Volume 90, Issue 61

Tuesday, January 14, 1997



Burns-ed out

The laying off of Mike Burns from his position of executive director of the Ontario Undergraduate Student Alliance leaves a bad taste in the mouths of many students who have followed the rise of Western's provincial lobby group and has many choking on some unanswered questions.

Despite being discarded like a piece of used furniture, Burns is still amiable about the breakup from his project of two-and-a-half years and the general consensus is that the split is mutually beneficial and life will go on.

Yes, the sun will rise tomorrow, but the potential damage this early dismissal could cause is vast.

Simply put, by relieving the provincial lobby group of its executive director the member schools have effectively forced OUSA into a holding pattern until an interim director can be found.
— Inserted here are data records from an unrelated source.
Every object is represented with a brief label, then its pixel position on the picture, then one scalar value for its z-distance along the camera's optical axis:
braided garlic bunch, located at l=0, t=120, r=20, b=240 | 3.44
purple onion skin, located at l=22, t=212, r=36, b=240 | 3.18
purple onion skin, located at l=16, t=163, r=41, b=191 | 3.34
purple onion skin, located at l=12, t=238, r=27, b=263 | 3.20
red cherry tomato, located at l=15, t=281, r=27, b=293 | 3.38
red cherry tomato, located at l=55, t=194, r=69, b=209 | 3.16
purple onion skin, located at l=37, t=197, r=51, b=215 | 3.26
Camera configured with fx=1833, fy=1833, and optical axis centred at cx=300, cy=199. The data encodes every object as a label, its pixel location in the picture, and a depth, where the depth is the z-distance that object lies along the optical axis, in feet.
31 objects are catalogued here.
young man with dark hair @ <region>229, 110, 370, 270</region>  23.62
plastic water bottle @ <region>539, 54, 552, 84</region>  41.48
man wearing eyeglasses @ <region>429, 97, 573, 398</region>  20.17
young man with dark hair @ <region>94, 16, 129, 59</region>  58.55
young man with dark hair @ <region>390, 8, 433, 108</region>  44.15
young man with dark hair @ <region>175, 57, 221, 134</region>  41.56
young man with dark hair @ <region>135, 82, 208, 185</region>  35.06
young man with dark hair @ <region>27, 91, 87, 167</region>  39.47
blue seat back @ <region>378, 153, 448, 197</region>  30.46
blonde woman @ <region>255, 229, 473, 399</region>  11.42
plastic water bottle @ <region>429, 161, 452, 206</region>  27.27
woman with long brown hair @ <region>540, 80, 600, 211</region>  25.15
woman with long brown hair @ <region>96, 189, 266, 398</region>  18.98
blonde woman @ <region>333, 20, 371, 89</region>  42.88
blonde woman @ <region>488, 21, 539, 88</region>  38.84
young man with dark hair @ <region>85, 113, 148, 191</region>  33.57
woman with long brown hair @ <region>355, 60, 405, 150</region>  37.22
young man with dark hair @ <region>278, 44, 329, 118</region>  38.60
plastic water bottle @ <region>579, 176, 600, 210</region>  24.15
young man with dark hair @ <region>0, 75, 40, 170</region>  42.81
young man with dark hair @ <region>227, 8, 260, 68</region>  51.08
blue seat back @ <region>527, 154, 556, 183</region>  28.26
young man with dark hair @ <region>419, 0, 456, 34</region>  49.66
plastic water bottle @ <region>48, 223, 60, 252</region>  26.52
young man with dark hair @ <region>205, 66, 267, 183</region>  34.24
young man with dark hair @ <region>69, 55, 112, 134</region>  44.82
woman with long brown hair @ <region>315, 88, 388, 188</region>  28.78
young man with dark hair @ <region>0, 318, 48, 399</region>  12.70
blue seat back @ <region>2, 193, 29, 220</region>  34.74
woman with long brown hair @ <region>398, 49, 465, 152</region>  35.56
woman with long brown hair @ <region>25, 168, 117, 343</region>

That person being effectively a lame duck until a permanent director is hired after Burns' contract was supposed to be up.

Eliminating Burns will free up some money so that the end-of-the-year books will look a little better on paper. But there are certain intangibles which cannot be measured by the bottom line.

Most importantly there is the cost to the reputation of the lobby group.

The fact that the word money is now being attached to the organization will undoubtedly cause some trepidation not only amongst the organization's members but also amongst those who may be considering joining the club.

For a group that wants other schools to join the fray, and is actively pursuing the University of Windsor, they are using an interesting technique to woo interested parties into the fold.

What students are looking for is strong leadership, especially at a time where universities have been given a one-year reprieve in transfer payments. This is the time to take action and not to waste the opportunity given.

However, by dismissing Burns and using financial justifications OUSA's member school's have done far more harm than good.

Despite any rhetoric or justifications the members choose to give, the move reeks of amateurism and can be perceived as meaning the organization is in turmoil.

When students look for representation they want to be given the assurances that what they're pledging allegiance to is the closest thing to a sure thing that's available.

Burns and OUSA's separation only serves to raise doubts in students' minds and undermines any solid work the organization has done in the past couple of years.